U.S. stocks are slightly lower early on Wednesday afternoon, with the Dow Jones Industrial Average (^DJI -0.15%) and the S&P 500 (^GSPC -0.11%) down 0.66% and 0.38%, respectively, at 12:15 p.m. EDT.

Dell founder and chief executive Michael Dell. Image source: Charlie Brewer, republished under CC BY-SA 2.0.

This is a historic week for corporate deal-making. Yesterday, AB InBev announced it will acquire SABMiller plc in a transaction that values its rival at $115 billion (inclusive of net debt). This the largest food and beverages M&A transaction of all time, creating a "megabrewer" with an estimated global market share after expected divestments in excess of 28% (the nearest competitor, Heineken NV, has roughly 9%).

That news has overshadowed the previous day's monster deal announcement: Dell's proposed purchase of EMC Corporation. Dell, backed by its owners Michael Dell, his family office MSD Partners, and investment company Silver Lake Partners, has put together a complex cash-and-share offer with an indicative value of $33.15 per EMC share, for a total transaction value of $67 billion -- the largest technology M&A transaction of all time.

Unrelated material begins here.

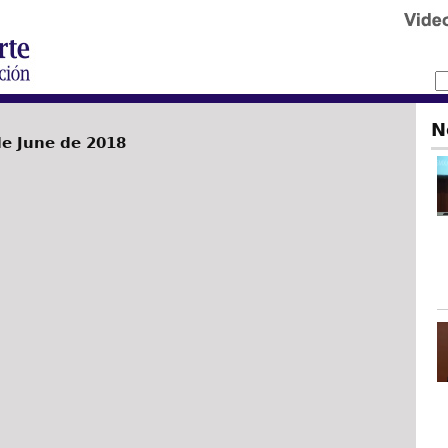
N
de June de 2018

Cash-and-share offer? Dell was taken private in 2013, so whose shares are they offering?

That's where the complexity lies: Dell will pay EMC shareholders $24.05 per share in cash and 0.111 share of a new tracking stock linked to EMC's stake in VMware. EMC currently owns 81% of the virtualization software specialist, a stake that represents nearly half of EMC's market value.

In other words, EMC shareholders will receive cash and retain an economic interest in EMC's most valuable asset. The tracking shares are not a voting interest, however -- Dell will control VMware,despite the fact that its economic interest will be reduced to 28%.

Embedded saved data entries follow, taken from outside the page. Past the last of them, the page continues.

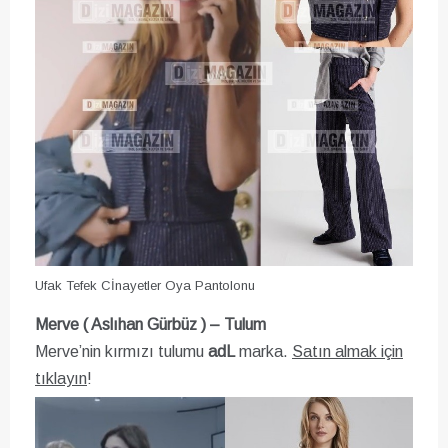
Ufak Tefek Cİnayetler Oya Pantolonu
Merve ( Aslıhan Gürbüz ) – Tulum
Merve’nin kırmızı tulumu
adL
marka.
Satın almak için
tıklayın
!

Elliott Management, the activist hedge fund that owns 2.2% of EMC's shares, has given the deal its benediction, suggesting it will retain the tracking shares it receives. ("Elliott is pleased to participate in VMware's ongoing upside through the tracking stock, which will benefit from both meaningful synergies as part of Dell's organization as well as far greater liquidity than VMware shares have today.")

From a business standpoint, the deal is certainly defensible. Dell extends its range of corporate offerings and adds scale (with aggregate revenues in excess of $80 billion, the Dell-EMC combination would be in the same league as IBM).

From a valuation perspective, you have an exacting, value-oriented shareholder that "strongly supports" the transaction. Everyone walks away happy.

Or not.

The market doesn't appear to have much confidence in the deal. Given the deal terms, the comparison of EMC's current share price with that of VMware yields the market's estimate of the probability of the deal being completed. That figure is less than 40%, according to data from Bloomberg.

This columnist will go out on a limb: Just as the market underestimated AB InBev's ambition to secure a deal with SABMiller, I think it is underestimating Dell's determination. After all, there aren't many people who can say they came out victorious after going mano a mano with Carl Icahn (who opposed Dell going private in 2013).